- [What you should do]
Turn everything from the line containing "order: Lepidoptera" down to the final line below into a numbered list, dropping any blank lines. Leave out every line before that range.

- [Material for this exercise]
——
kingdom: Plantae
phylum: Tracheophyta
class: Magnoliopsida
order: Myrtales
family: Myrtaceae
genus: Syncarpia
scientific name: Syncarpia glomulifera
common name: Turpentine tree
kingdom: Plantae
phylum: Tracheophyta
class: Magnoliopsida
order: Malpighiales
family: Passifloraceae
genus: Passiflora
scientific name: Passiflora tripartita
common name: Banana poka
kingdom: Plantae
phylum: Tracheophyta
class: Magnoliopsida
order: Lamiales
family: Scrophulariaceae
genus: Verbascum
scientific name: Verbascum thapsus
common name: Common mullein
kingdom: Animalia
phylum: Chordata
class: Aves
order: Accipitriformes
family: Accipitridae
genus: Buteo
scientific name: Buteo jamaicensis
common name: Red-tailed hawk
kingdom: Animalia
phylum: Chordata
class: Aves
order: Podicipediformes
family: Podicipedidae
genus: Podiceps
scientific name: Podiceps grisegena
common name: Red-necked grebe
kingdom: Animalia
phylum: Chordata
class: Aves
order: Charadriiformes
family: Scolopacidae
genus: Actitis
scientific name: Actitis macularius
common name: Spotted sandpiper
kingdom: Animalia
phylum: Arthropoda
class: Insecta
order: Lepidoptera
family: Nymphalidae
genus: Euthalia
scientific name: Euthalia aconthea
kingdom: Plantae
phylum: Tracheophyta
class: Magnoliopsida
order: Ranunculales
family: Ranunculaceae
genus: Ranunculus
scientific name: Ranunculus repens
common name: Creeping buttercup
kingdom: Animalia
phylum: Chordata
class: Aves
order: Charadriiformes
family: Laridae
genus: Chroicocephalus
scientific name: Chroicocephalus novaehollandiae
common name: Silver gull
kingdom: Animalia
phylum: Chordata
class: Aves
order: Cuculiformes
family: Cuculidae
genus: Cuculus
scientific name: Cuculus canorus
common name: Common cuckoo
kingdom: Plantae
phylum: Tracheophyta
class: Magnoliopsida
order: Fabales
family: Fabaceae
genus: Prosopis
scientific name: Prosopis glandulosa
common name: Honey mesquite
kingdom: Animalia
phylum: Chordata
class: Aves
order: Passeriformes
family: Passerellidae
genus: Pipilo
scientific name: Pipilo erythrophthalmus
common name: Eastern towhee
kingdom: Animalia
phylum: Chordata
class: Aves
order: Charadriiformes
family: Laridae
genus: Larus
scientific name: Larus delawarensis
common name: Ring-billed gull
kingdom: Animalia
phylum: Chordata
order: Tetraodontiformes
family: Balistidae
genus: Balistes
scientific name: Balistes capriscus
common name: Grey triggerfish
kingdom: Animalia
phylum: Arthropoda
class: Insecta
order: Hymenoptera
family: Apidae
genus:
——
- [Reply to the exercise]
1. order: Lepidoptera
2. family: Nymphalidae
3. genus: Euthalia
4. scientific name: Euthalia aconthea
5. kingdom: Plantae
6. phylum: Tracheophyta
7. class: Magnoliopsida
8. order: Ranunculales
9. family: Ranunculaceae
10. genus: Ranunculus
11. scientific name: Ranunculus repens
12. common name: Creeping buttercup
13. kingdom: Animalia
14. phylum: Chordata
15. class: Aves
16. order: Charadriiformes
17. family: Laridae
18. genus: Chroicocephalus
19. scientific name: Chroicocephalus novaehollandiae
20. common name: Silver gull
21. kingdom: Animalia
22. phylum: Chordata
23. class: Aves
24. order: Cuculiformes
25. family: Cuculidae
26. genus: Cuculus
27. scientific name: Cuculus canorus
28. common name: Common cuckoo
29. kingdom: Plantae
30. phylum: Tracheophyta
31. class: Magnoliopsida
32. order: Fabales
33. family: Fabaceae
34. genus: Prosopis
35. scientific name: Prosopis glandulosa
36. common name: Honey mesquite
37. kingdom: Animalia
38. phylum: Chordata
39. class: Aves
40. order: Passeriformes
41. family: Passerellidae
42. genus: Pipilo
43. scientific name: Pipilo erythrophthalmus
44. common name: Eastern towhee
45. kingdom: Animalia
46. phylum: Chordata
47. class: Aves
48. order: Charadriiformes
49. family: Laridae
50. genus: Larus
51. scientific name: Larus delawarensis
52. common name: Ring-billed gull
53. kingdom: Animalia
54. phylum: Chordata
55. order: Tetraodontiformes
56. family: Balistidae
57. genus: Balistes
58. scientific name: Balistes capriscus
59. common name: Grey triggerfish
60. kingdom: Animalia
61. phylum: Arthropoda
62. class: Insecta
63. order: Hymenoptera
64. family: Apidae
65. genus:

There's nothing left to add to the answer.